The cryptocurrency market has been buzzing with excitement as Bitcoin (BTC) rallied nearly 60% to around $27,000 in 2023. The rally was fueled by expectations that the Federal Reserve would pause its quantitative tightening amid the U.S. banking crisis. However, the surge in BTC price has not been able to decisively move past the $30,000 mark. This buying exhaustion triggered a price correction, causing BTC to dip to around $25,000 in the past week. Curiously, this decline has also increased Bitcoin’s correlation with several traditional financial metrics, prompting many to wonder if this increases the risk of continued downtrend in Q2.
Among the traditional financial metrics that Bitcoin’s price seems to be aligning with is the U.S. dollar index (DXY), which measures the strength of the greenback against a basket of foreign currencies. The DXY recently rose by 1.4%, marking its best week since September 2022, leaving behind a potential double bottom pattern; a bullish reversal setup suggesting the DXY could rise toward 105.85 in the next few months.
A rising dollar often spells trouble for Bitcoin prices, as the negative weekly correlation between the two has been strengthening. Additionally, recent inflation data has caused cooling down of the Fed’s rate cut expectations, leading to the likelihood of a stabilizing bond market. However, historical data suggests that stable interest rates have been favorable for U.S. Treasuries but unfavorable for stocks. This could cause Bitcoin’s prospects for reclaiming the $30,000 mark in the short term to dwindle.
Another significant correlation concerns the price of gold, which has surged nearly 15% to over $2,000 an ounce amid the banking crisis. Bitcoin has also displayed a growing positive correlation with the precious metal. However, gold’s rally has brought its price to a critical resistance level near $2,075. In the past, this level has triggered a bearish reversal phase, which could cause gold’s price to fall toward its 50-week exponential moving average (50-week EMA) near $1,850. With its positive correlation to Bitcoin, this may signal a similar correction for the cryptocurrency in Q2.

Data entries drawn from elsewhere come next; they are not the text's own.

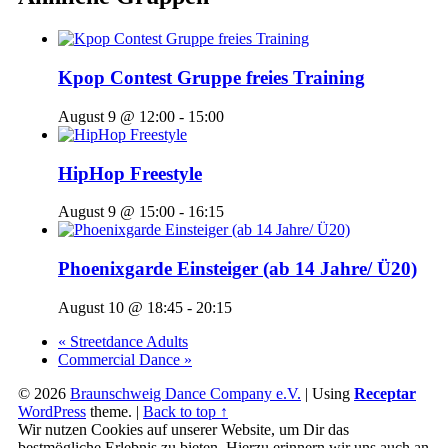
Kpop Contest Gruppe freies Training
August 9 @ 12:00
-
15:00
HipHop Freestyle
August 9 @ 15:00
-
16:15
Phoenixgarde Einsteiger (ab 14 Jahre/ Ü20)
August 10 @ 18:45
-
20:15
«
Streetdance Adults
Commercial Dance
»
© 2026
Braunschweig Dance Company e.V.
|
Using
Receptar
WordPress
theme.
|
Back to top ↑
Wir nutzen Cookies auf unserer Website, um Dir das
bestmögliche Erlebnis zu bieten. Hierzu erinnern wir uns auch an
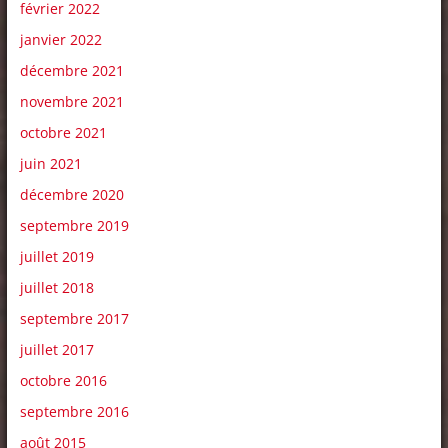
février 2022
janvier 2022
décembre 2021
novembre 2021
octobre 2021
juin 2021
décembre 2020
septembre 2019
juillet 2019
juillet 2018
septembre 2017
juillet 2017
octobre 2016
septembre 2016
août 2015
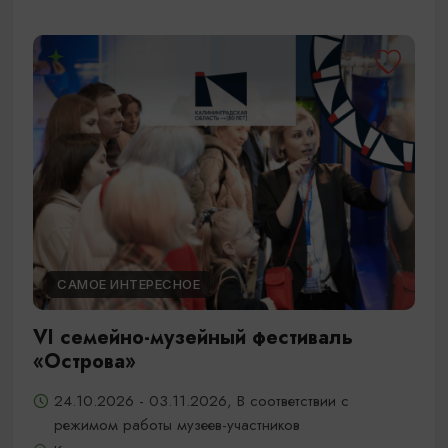
САМОЕ ИНТЕРЕСНОЕ
VI семейно-музейный фестиваль
«Острова»
24.10.2026 - 03.11.2026, В соответствии с
режимом работы музеев-участников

Furthermore, a recent decline in the M2 money supply, which measures cash in circulation as well as dollars in bank and money-market accounts, could foreshadow new lows for Bitcoin. The M2 supply previously increased by over 40% during the Covid-19 pandemic and has since dropped to $20.81 trillion. Historically, significant drops in M2 supply have resulted in economic downturns and have been bad news for stock markets, which often move in tandem with Bitcoin.

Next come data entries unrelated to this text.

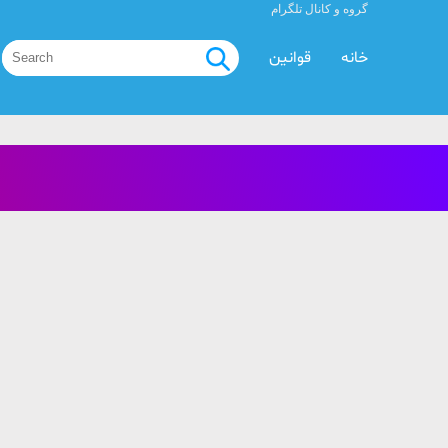
گروه و کانال تلگرام
خانه
قوانین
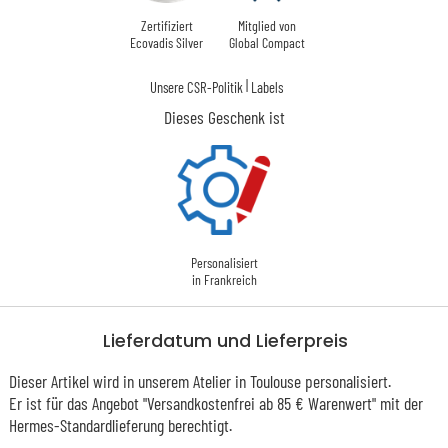
Zertifiziert
Mitglied von
Ecovadis Silver
Global Compact
|
Unsere CSR-Politik
Labels
Dieses Geschenk ist
Personalisiert
in Frankreich
Lieferdatum und Lieferpreis
Dieser Artikel wird in unserem Atelier in Toulouse personalisiert.
Er ist für das Angebot "Versandkostenfrei ab 85 € Warenwert" mit der
Hermes-Standardlieferung berechtigt.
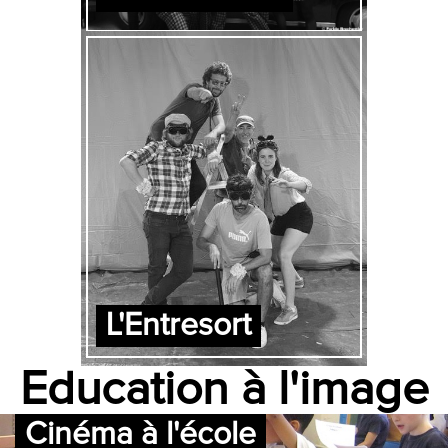
L'Entresort
Education à l'image
Cinéma à l'école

Finally, Bitcoin appears to be headed towards the $15,000-$20,000 price range with the formation of a potentially bearish pattern called the “rising wedge.” If this pattern is validated, Bitcoin’s price could decline as low as $15,000 in 2023 – a 45% drop from current levels.
In conclusion, while the rally in Bitcoin’s price has been a subject of excitement for many crypto enthusiasts, various financial metrics and historical trends suggest that the cryptocurrency could still face a downtrend in the coming months. Investors and traders should remain cautious and conduct thorough research before making any decisions in this ever-evolving market.